[[ Text for analysis, beginning ]]

Abstract

BACKGROUND: Dendritic epidermal T cells(DETC) are skin specific members of the epithelial gammadelta-T cell family that reside normally in mouse epidermis. Although the mechanisms of antigen recognition by alpabeta-T cells have become better defined, the physiological role of the gammadelta-T cells and ligands they recognize are still poorly understood. OBJECT: In the present study we sought to elucidate the antigen specificity and whether the DETC recognize transformed keratinocyte derived antigen. METHOD: We used a DETC and TCR(-) DETC which were obtained by 1600R gamma-irradiation and sorting, in addition to transformed keratinocyte cell lines. We performed coculture experiments of DETC/transformed keratinocyte cell lines to detect direct evidence that DETC recognize the keratinocyte-derived antigen. RESULT: 1. TCR negative variants of DETC do not respond to concanavalin(Con)-A, but respond to phobol myristate acetate(PMA)/ionomycin. 2. PAM 212, UV-irradiated PAM 212 and heat shocked PAM 212 cells stimulate DETC. PAM 212 cells could perform as stimulator of DETC even in the absence of stress signal. 3. UV irradiated XB2 cells stimulate DETC, but XB2 and heat shocked XB2 cells could not stimulate DETC. 4. DETC do not respond to fibroblast, UV-irradiated fibroblast and heat shocked fibroblast 5. TCR negative variants of DETC are no longer stimulated by PAM 212 cells, suggests that PAM 212 cells mediate their effects through the TCR CONCLUSION: The above results strongly suggest that DETC recognize specific, transformed and stressed keratinocyte-derived antigens and may play a role as an immune surveillant for cellular damage. Therfore, DETC may play critical roles during the induction of immune reaction in the skin.

[[ Text for analysis, end ]]
[[ Data extract, beginning ]]

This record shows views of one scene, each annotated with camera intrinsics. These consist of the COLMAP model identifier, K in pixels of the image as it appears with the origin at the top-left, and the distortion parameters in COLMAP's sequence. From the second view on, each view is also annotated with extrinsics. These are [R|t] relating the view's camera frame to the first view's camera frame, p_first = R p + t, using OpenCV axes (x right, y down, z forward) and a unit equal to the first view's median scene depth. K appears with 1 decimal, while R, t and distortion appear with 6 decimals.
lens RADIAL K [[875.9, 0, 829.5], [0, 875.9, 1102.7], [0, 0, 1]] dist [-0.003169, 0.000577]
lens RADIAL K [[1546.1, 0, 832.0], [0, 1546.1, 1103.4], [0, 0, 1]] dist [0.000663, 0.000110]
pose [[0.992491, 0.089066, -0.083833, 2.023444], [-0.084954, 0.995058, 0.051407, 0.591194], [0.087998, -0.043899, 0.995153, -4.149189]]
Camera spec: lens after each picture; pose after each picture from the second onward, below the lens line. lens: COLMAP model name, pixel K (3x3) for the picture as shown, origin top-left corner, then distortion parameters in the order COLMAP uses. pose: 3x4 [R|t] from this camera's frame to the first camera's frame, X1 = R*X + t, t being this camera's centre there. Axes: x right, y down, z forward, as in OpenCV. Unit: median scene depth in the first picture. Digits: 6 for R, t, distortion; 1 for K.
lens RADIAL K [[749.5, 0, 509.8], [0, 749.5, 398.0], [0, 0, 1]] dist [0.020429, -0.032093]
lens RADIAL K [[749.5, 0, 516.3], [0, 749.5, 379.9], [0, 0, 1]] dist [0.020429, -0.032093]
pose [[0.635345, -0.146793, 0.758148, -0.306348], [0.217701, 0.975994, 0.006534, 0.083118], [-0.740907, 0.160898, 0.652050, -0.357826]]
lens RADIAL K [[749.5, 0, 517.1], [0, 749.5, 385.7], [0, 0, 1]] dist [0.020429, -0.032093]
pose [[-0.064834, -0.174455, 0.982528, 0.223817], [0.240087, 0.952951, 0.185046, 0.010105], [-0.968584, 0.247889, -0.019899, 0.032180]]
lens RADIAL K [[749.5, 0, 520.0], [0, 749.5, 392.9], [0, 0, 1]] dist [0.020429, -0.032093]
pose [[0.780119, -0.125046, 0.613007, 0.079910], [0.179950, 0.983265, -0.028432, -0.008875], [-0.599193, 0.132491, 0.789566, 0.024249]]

[[ Data extract, end ]]

**Problem to work on**
In the abstract on skin T cells, translate this sentence into Spanish: "Dendritic epidermal T cells(DETC) are skin specific members of the epithelial gammadelta-T cell family that reside normally in mouse epidermis."

**Output**
Las células T epidérmicas dendríticas (DETC) son miembros específicos de la piel de la familia de células T gammadelta epiteliales que residen normalmente en la epidermis del ratón.